An energy storage power station that uses batteries to store electrical energy is known as a Battery Financing power station. Battery Financing is the fastest dispatchable source of power on grids, and it’s used to stabilise grids, since battery storage can transition from standby to full power within milliseconds in case of grid failure. The battery storage power stations are generally designed to run for up to a few hours at full capacity. Storage of batteries can be used to minimize the possibility of power outages by supplying operating reserve and frequency control. They are frequently located near or next to active or disused power plants and may be connected to the same grid in order to reduce costs. Since battery storage plants don’t require fuel deliveries, are compact compared to generators, and don’t have chimneys or large cooling systems, they can be quickly installed and placed within urban areas close to consumers.

Construction

In terms of technology and function, battery finance power plants and UPSs are comparable. Batteries storage power plants are larger, however. Batteries are housed in their own structures for safety and security, like warehouses or containers. As with a UPS, electrochemical energy is stored or emitted in the form of direct current (DC), whereas electric grids are typically operated with alternating current (AC). In order to connect battery storage power plants to the high voltage network, additional inverters are necessary. Among the types of power electronics used in high-voltage direct current transmission (HVDC) are GTO thyristors. There are various types of accumulator systems depending on the power-to-energy ratio, the expected lifetime, and the cost. The first battery-storage power plants were built with lead-acid batteries in the 1980s. Nickel–cadmium and sodium–sulfur batteries were increasingly used in the following decades[7].

Complex Revenue Streams

The revenue streams for battery financing projects are more complex than traditional energy generation projects. They may include payments for availability, services, capacity, and performance, as well as more usual payments for power (including arbitrage) and avoided costs. The typical revenue stack for a grid scale battery ‘in front of the meter’ involves some combination of frequency response, capacity market payments, triad revenue, and to a lesser extent, power payments. These three revenue streams present challenges for project financing. Dynamic frequency response is usually the most valuable service, but contracts with National Grid have a maximum duration of four years (for Enhanced Frequency Response) or 24 months (for Firm Frequency Response).

The Role Of Aggregators

Interposing an aggregator into the company’s structure, which might not have a significant balance sheet, is the key challenge for project finance. It is important to carefully consider the insolvency risk, the aggregator’s technology and IP, and even its customer base (in cases where Battery Financing  is aggregated with third party assets). Any agreement with an aggregator that controls the dispatch of a battery and installs equipment is subject to interface risk, and any contract with an aggregator must complement the construction and operation contracts, as well as any warranty provided by the battery manufacturer.

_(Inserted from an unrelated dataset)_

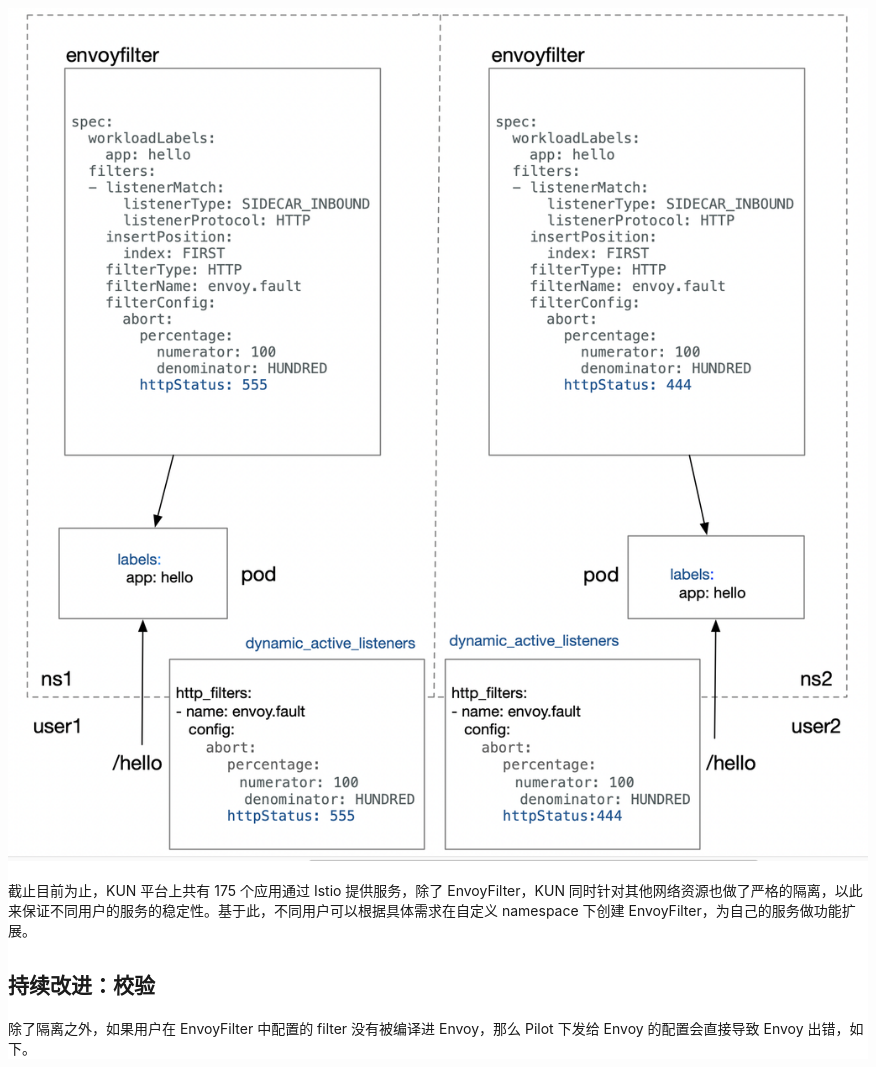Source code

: ![](isolated-after.png)

截止目前为止，KUN 平台上共有 175 个应用通过 Istio 提供服务，除了 EnvoyFilter，KUN 同时针对其他网络资源也做了严格的隔离，以此来保证不同用户的服务的稳定性。基于此，不同用户可以根据具体需求在自定义 namespace 下创建 EnvoyFilter，为自己的服务做功能扩展。

## 持续改进：校验

除了隔离之外，如果用户在 EnvoyFilter 中配置的 filter 没有被编译进 Envoy，那么 Pilot 下发给 Envoy 的配置会直接导致 Envoy 出错，如下。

Co-Location Of Battery Storage

If a Battery Financing system is to be co-located on an existing renewables site, it is necessary to evaluate and consider how the proposed battery storage system interacts with the existing land rights, grid connection, subsidy and offtake arrangements. Where existing project financing is in place for the renewables site, these arrangements need to be assessed to ensure they are compatible with those existing arrangements. In particular, Ofgem will still temporarily suspend subsidies for battery storage systems while it evaluates the new metering solution (which it does currently on a case by case basis). It is encouraging news that Ofgem recently announced that it has re-accredited a solar farm co-located with a battery under the Renewables Obligation. As a result, suspension periods should be significantly shorter, but the potential for cash-flow and covenant problems under existing project battery financing remains.